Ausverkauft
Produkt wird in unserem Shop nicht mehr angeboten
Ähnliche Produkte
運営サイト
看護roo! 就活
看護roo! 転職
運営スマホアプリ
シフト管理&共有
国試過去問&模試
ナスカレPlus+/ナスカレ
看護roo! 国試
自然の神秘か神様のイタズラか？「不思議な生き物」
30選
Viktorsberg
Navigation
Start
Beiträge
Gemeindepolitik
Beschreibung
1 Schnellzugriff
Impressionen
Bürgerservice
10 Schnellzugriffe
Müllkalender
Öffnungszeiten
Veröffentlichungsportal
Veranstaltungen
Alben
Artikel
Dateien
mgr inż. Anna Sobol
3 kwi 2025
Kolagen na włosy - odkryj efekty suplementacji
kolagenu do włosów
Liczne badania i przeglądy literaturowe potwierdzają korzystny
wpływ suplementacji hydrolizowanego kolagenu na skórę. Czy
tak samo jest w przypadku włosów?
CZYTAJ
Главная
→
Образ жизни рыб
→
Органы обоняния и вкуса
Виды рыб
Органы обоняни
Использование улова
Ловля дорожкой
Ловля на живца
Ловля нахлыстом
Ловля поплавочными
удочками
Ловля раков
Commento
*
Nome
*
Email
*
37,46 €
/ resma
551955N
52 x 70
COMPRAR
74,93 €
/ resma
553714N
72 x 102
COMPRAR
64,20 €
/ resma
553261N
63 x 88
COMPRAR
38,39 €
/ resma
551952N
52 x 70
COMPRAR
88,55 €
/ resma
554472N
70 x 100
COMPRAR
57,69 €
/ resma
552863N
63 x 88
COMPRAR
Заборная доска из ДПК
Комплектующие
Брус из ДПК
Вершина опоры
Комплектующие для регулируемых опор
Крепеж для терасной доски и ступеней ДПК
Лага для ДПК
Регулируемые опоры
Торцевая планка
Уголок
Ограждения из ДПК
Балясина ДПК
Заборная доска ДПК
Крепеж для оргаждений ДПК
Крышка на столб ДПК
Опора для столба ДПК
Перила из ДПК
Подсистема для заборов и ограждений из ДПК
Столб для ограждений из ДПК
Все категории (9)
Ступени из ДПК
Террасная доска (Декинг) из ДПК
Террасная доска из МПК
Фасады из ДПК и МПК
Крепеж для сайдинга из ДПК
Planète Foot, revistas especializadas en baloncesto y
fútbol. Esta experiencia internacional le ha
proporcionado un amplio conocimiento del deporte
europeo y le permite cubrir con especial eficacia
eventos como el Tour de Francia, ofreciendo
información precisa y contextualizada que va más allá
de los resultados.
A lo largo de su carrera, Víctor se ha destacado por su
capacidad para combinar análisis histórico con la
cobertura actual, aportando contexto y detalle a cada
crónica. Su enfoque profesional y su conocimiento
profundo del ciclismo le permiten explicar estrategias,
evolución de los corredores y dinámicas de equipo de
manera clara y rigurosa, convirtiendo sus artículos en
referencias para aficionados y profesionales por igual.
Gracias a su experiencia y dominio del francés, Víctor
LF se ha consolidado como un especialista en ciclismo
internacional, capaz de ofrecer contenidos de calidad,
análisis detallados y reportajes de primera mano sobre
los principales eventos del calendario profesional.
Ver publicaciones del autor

————

#### Work to complete
Each line from the one with "referencias para aficionados" through the end of the entries above is to be returned word for word. Nothing else belongs in the answer.

#### Exercise solution
referencias para aficionados y profesionales por igual.
Gracias a su experiencia y dominio del francés, Víctor
LF se ha consolidado como un especialista en ciclismo
internacional, capaz de ofrecer contenidos de calidad,
análisis detallados y reportajes de primera mano sobre
los principales eventos del calendario profesional.
Ver publicaciones del autor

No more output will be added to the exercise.